**TEXTO DE LEITURA**
Abel fixou-se no Algarve e era responsável pela parte comercial na zona sul do país. “As peças produzidas eram marcadas com o Número 11, ano da fundação da empresa”, explica a responsável. Em 1950 tinham já 28 operários.

Anos 60 e a exportação da Herdmar

A morte do fundador, em 1959, levou ao início de um novo ciclo, onde nasceu a marca Herdmar, (Herdeiros de Marques) e criou-se o logótipo com o elefante, que acabou depois por ser alterado. “Há 40 anos, as pessoas ficavam maravilhados com os produtos. Hoje somos conhecidos pela criatividade”, conta ao Observador a neta.

Nos anos 60, a expansão das colónias portuguesas levou-os para Angola, Moçambique, Guiné e Cabo Verde. “Com a guerra, muitos trabalhadores emigraram para alguns países europeus e mantiveram sempre um bom relacionamento connosco”, recorda. Foram eles os responsáveis pelas primeiras relações comerciais da Herdmar noutros mercados. Facas, garfos ou colheres. O cardápio foi aumentado, assim como a produção.

**EXERCÍCIOS PROPOSTOS**
• a. Copie do texto sobre a Herdmar o trecho que começa em "Abel fixou-se no" e continua até "Observador a neta.".
• b. No texto sobre a Herdmar, que nome deu origem à marca Herdmar?
• c. Explique, em uma a três frases, como surgiram as primeiras relações comerciais da Herdmar noutros mercados, segundo o texto sobre a empresa.

**DADOS FORNECIDOS**
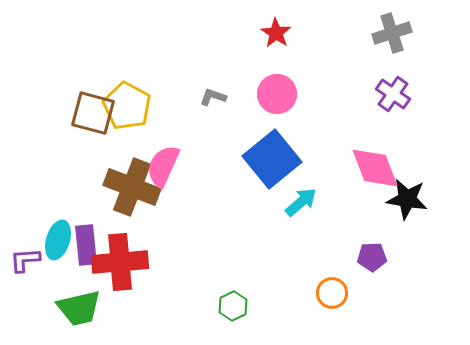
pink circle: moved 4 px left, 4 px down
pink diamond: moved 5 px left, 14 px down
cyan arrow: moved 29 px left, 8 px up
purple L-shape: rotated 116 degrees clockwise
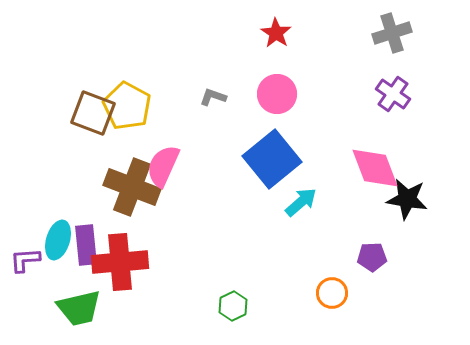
brown square: rotated 6 degrees clockwise
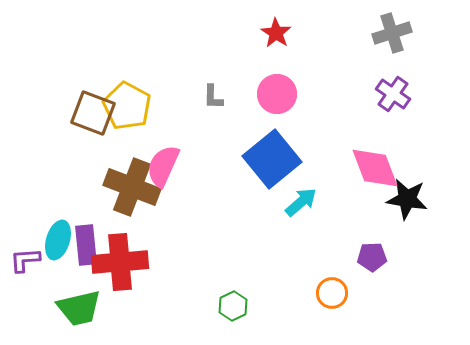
gray L-shape: rotated 108 degrees counterclockwise
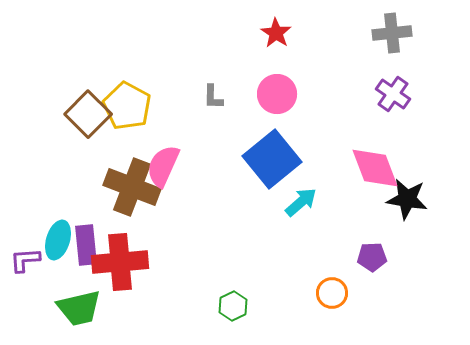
gray cross: rotated 12 degrees clockwise
brown square: moved 5 px left, 1 px down; rotated 24 degrees clockwise
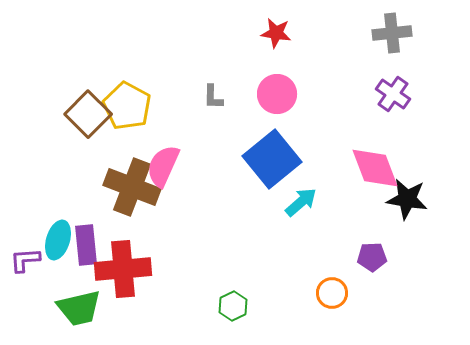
red star: rotated 24 degrees counterclockwise
red cross: moved 3 px right, 7 px down
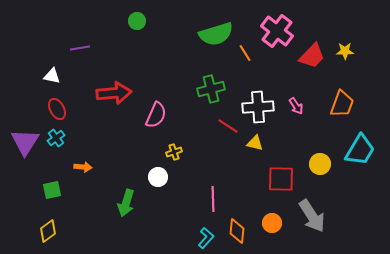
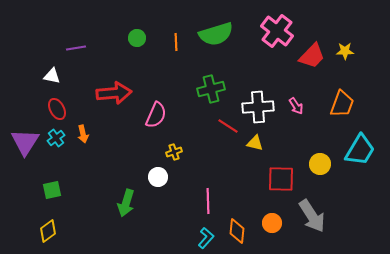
green circle: moved 17 px down
purple line: moved 4 px left
orange line: moved 69 px left, 11 px up; rotated 30 degrees clockwise
orange arrow: moved 33 px up; rotated 72 degrees clockwise
pink line: moved 5 px left, 2 px down
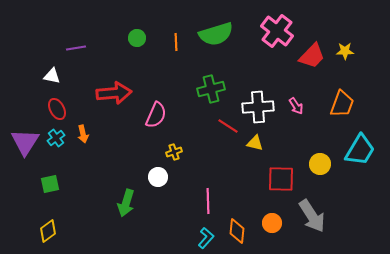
green square: moved 2 px left, 6 px up
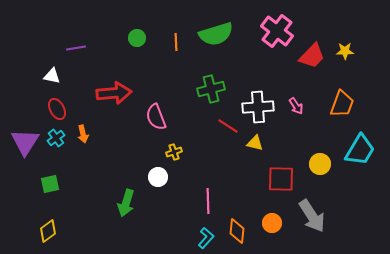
pink semicircle: moved 2 px down; rotated 136 degrees clockwise
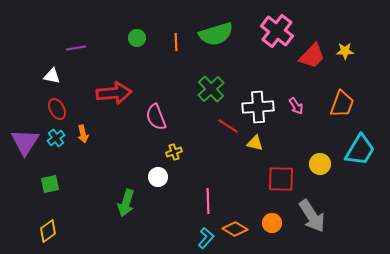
green cross: rotated 28 degrees counterclockwise
orange diamond: moved 2 px left, 2 px up; rotated 65 degrees counterclockwise
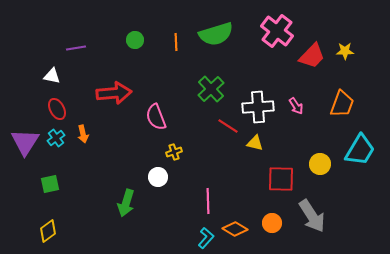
green circle: moved 2 px left, 2 px down
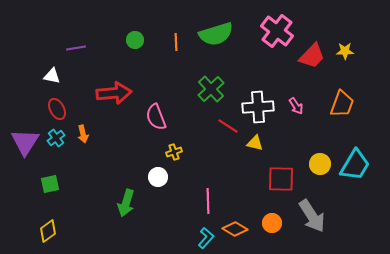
cyan trapezoid: moved 5 px left, 15 px down
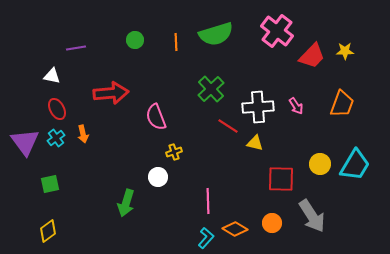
red arrow: moved 3 px left
purple triangle: rotated 8 degrees counterclockwise
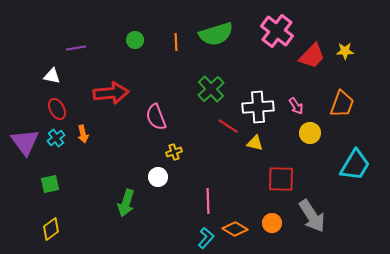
yellow circle: moved 10 px left, 31 px up
yellow diamond: moved 3 px right, 2 px up
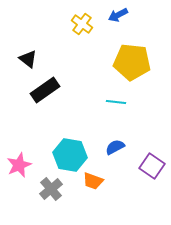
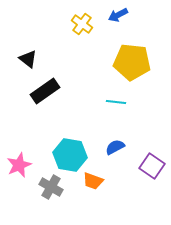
black rectangle: moved 1 px down
gray cross: moved 2 px up; rotated 20 degrees counterclockwise
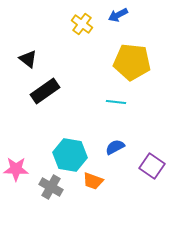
pink star: moved 3 px left, 4 px down; rotated 25 degrees clockwise
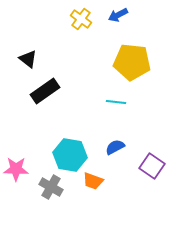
yellow cross: moved 1 px left, 5 px up
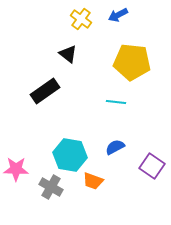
black triangle: moved 40 px right, 5 px up
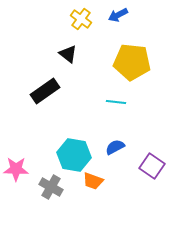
cyan hexagon: moved 4 px right
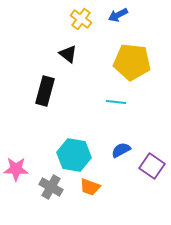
black rectangle: rotated 40 degrees counterclockwise
blue semicircle: moved 6 px right, 3 px down
orange trapezoid: moved 3 px left, 6 px down
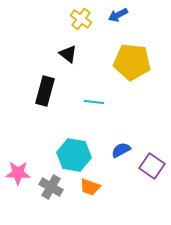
cyan line: moved 22 px left
pink star: moved 2 px right, 4 px down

**AS RESPOSTAS**
• a.
Abel fixou-se no Algarve e era responsável pela parte comercial na zona sul do país. “As peças produzidas eram marcadas com o Número 11, ano da fundação da empresa”, explica a responsável. Em 1950 tinham já 28 operários.

Anos 60 e a exportação da Herdmar

A morte do fundador, em 1959, levou ao início de um novo ciclo, onde nasceu a marca Herdmar, (Herdeiros de Marques) e criou-se o logótipo com o elefante, que acabou depois por ser alterado. “Há 40 anos, as pessoas ficavam maravilhados com os produtos. Hoje somos conhecidos pela criatividade”, conta ao Observador a neta.

• b. Herdeiros de Marques.

• c. Com a guerra, muitos trabalhadores emigraram para alguns países europeus e mantiveram sempre um bom relacionamento com a empresa. Foram esses emigrantes os responsáveis pelas primeiras relações comerciais da Herdmar noutros mercados.